Camille Francois, Sylvie Delacroix, and Julia Reinhardt are examining how to design AI with privacy, transparency, and well-being as key considerations


AI is becoming more and more pervasive in our online, and offline, lives. It curates our news, recommends what we watch and who we date, and determines whether or not we qualify for that bank loan.

Mozilla is fighting for AI designed with privacy, transparency, and well-being in mind — but we can’t do it alone.

So today, Mozilla is welcoming three new fellows on the front lines of making AI more trustworthy. These Fellows join Mozilla’s existing 2020 cohort of Fellows. They will focus on self-driven research and projects, but also collaborate with other Fellows, Mozilla staff, and allies across the internet health movement.

Meet our newest Fellows:

Professor Sylvie Delacroix

Professor Sylvie Delacroix | Birmingham, UK

Sylvie’s work sits at the intersection of law and ethics, with a particular interest in data and machine ethics. As a Mozilla Fellow, her research will focus on the design of computer systems meant for morally-loaded contexts.

"My work seeks to reverse the current top-down, fire-brigade approach to data governance,” Sylvie says. “Instead of seeking to minimise the increasingly-evident yet poorly-understood harms that result from the systematic collection of personal data, its aim is to build a ‘people empowering’ toolkit.”

Sylvie is also considering the potential inherent in “bottom-up” Data Trusts as a mechanism to address power imbalances between data-subjects and data-controllers. (See https://datatrusts.uk/ for an overview.) Sylvie recently served on the Public Policy Commission on the use of algorithms in the justice system . She is also a Fellow of the Alan Turing Institute.

Camille François

Camille François | New York City, U.S.

Camille works on cyber conflict and digital rights online, and was previously a 2018-19 Mozilla Fellow. She is rejoining Mozilla to focus on an Algorithmic Vulnerability Bounty project, which explores what can be learned from cybersecurity bug bounty models and applied to the discovery and mitigation of algorithmic biases and harms. Camille will also apply her expertise on state-sponsored disinformation campaigns to the U.S. elections, looking at current product features set up to accompany users who have been targeted by governments online.

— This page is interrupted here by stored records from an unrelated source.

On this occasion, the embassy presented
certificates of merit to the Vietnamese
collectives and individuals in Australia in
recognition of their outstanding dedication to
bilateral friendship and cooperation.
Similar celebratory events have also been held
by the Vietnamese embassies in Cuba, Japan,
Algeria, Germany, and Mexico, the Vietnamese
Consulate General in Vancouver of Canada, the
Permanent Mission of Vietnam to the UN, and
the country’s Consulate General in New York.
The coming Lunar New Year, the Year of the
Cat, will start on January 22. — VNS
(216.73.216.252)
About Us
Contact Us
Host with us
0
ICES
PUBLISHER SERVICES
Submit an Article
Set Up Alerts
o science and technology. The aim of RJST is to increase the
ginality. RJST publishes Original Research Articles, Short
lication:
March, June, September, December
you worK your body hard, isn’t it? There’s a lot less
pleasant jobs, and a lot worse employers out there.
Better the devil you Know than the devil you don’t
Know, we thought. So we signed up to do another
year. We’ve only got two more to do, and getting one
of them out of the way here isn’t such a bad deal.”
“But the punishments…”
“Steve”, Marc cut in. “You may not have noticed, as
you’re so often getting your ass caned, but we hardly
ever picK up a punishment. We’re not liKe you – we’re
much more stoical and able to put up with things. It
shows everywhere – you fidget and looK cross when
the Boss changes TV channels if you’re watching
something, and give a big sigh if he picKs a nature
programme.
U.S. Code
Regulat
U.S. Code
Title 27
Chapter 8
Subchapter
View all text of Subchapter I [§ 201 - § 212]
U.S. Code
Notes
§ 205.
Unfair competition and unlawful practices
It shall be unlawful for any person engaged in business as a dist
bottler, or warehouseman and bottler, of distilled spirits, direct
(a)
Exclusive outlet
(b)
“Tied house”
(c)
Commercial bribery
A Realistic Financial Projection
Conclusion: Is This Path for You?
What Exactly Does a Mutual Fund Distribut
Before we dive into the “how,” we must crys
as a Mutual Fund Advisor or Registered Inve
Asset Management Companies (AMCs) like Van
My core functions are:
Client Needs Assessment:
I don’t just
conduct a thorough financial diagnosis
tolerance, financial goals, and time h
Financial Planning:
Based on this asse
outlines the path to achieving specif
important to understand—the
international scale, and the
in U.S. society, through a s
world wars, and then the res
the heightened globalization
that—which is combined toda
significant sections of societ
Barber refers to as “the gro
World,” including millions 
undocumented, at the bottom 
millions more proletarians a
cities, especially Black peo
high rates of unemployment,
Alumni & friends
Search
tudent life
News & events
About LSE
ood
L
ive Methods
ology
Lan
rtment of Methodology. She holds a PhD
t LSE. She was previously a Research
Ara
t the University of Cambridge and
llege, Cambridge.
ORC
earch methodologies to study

Camille is also the Chief Innovation Officer atGraphika, where she leads the company’s work to detect and mitigate disinformation, media manipulation, and harassment. She was previously the Principal Researcher at Jigsaw, an innovation unit at Google that builds technology to address global security challenges and protect vulnerable users. Camille has advised governments and parliamentary committees on both sides of the Atlantic on policy issues related to cybersecurity and digital rights. She served as a special advisor to the Chief Technology Officer of France in the Prime Minister’s office, working on France’s first Open Government roadmap.

Julia Reinhardt

Julia Reinhardt | San Francisco, U.S.

Julia is a tech policy consultant and privacy professional. As a Mozilla Fellow, she will assess opportunities and limitations of European approaches on Trustworthy AI in Silicon Valley, and their potential for U.S. businesses and advocacy.

In her first career as a German diplomat, Julia worked in EU negotiations on GDPR and on outreach and communication for Germany in the Western U.S. Inspired by the Silicon Valley tech and policy network she built over the years and her understanding of EU policy-making, she has been consulting tech companies and non-profits in the Bay Area on European tech regulation for four years now.